STATED GOAL
Please copy out the listing below verbatim, starting at the line that contains "Document page, 1500x1125 pixels." and ending at the last line of the listing, with both of those lines included.
[Start STORED ROWS]
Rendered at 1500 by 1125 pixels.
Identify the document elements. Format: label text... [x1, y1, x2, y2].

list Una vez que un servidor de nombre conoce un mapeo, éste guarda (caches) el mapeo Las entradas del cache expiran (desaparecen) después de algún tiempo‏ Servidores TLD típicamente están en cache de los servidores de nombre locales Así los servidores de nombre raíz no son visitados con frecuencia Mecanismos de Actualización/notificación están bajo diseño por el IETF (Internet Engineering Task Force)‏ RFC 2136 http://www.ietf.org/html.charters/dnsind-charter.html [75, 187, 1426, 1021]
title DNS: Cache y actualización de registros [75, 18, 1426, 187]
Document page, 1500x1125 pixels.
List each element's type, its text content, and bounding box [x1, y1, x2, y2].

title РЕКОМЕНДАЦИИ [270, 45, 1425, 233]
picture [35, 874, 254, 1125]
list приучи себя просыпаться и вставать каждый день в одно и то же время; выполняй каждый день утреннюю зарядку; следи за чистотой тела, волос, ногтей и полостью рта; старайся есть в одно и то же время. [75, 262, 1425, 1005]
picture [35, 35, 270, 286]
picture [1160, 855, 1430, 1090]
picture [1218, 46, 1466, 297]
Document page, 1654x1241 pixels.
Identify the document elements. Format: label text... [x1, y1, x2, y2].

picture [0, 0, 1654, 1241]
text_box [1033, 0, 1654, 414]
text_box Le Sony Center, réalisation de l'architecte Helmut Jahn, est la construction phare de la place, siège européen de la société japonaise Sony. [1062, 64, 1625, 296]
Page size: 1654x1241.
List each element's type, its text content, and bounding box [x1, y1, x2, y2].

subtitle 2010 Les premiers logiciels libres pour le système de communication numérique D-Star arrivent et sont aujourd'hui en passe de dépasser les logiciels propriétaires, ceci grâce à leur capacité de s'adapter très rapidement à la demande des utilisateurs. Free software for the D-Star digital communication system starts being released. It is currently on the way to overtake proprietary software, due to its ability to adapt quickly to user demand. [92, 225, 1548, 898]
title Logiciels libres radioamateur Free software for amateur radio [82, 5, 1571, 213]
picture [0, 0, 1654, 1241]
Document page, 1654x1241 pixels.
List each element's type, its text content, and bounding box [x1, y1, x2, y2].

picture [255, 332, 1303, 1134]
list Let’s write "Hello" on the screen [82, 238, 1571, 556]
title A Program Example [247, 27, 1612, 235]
[End STORED ROWS]
PROBLEM SOLUTION
Document page, 1500x1125 pixels.
List each element's type, its text content, and bounding box [x1, y1, x2, y2].

title РЕКОМЕНДАЦИИ [270, 45, 1425, 233]
picture [35, 874, 254, 1125]
list приучи себя просыпаться и вставать каждый день в одно и то же время; выполняй каждый день утреннюю зарядку; следи за чистотой тела, волос, ногтей и полостью рта; старайся есть в одно и то же время. [75, 262, 1425, 1005]
picture [35, 35, 270, 286]
picture [1160, 855, 1430, 1090]
picture [1218, 46, 1466, 297]
Document page, 1654x1241 pixels.
Identify the document elements. Format: label text... [x1, y1, x2, y2].

picture [0, 0, 1654, 1241]
text_box [1033, 0, 1654, 414]
text_box Le Sony Center, réalisation de l'architecte Helmut Jahn, est la construction phare de la place, siège européen de la société japonaise Sony. [1062, 64, 1625, 296]
Page size: 1654x1241.
List each element's type, its text content, and bounding box [x1, y1, x2, y2].

subtitle 2010 Les premiers logiciels libres pour le système de communication numérique D-Star arrivent et sont aujourd'hui en passe de dépasser les logiciels propriétaires, ceci grâce à leur capacité de s'adapter très rapidement à la demande des utilisateurs. Free software for the D-Star digital communication system starts being released. It is currently on the way to overtake proprietary software, due to its ability to adapt quickly to user demand. [92, 225, 1548, 898]
title Logiciels libres radioamateur Free software for amateur radio [82, 5, 1571, 213]
picture [0, 0, 1654, 1241]
Document page, 1654x1241 pixels.
List each element's type, its text content, and bounding box [x1, y1, x2, y2].

picture [255, 332, 1303, 1134]
list Let’s write "Hello" on the screen [82, 238, 1571, 556]
title A Program Example [247, 27, 1612, 235]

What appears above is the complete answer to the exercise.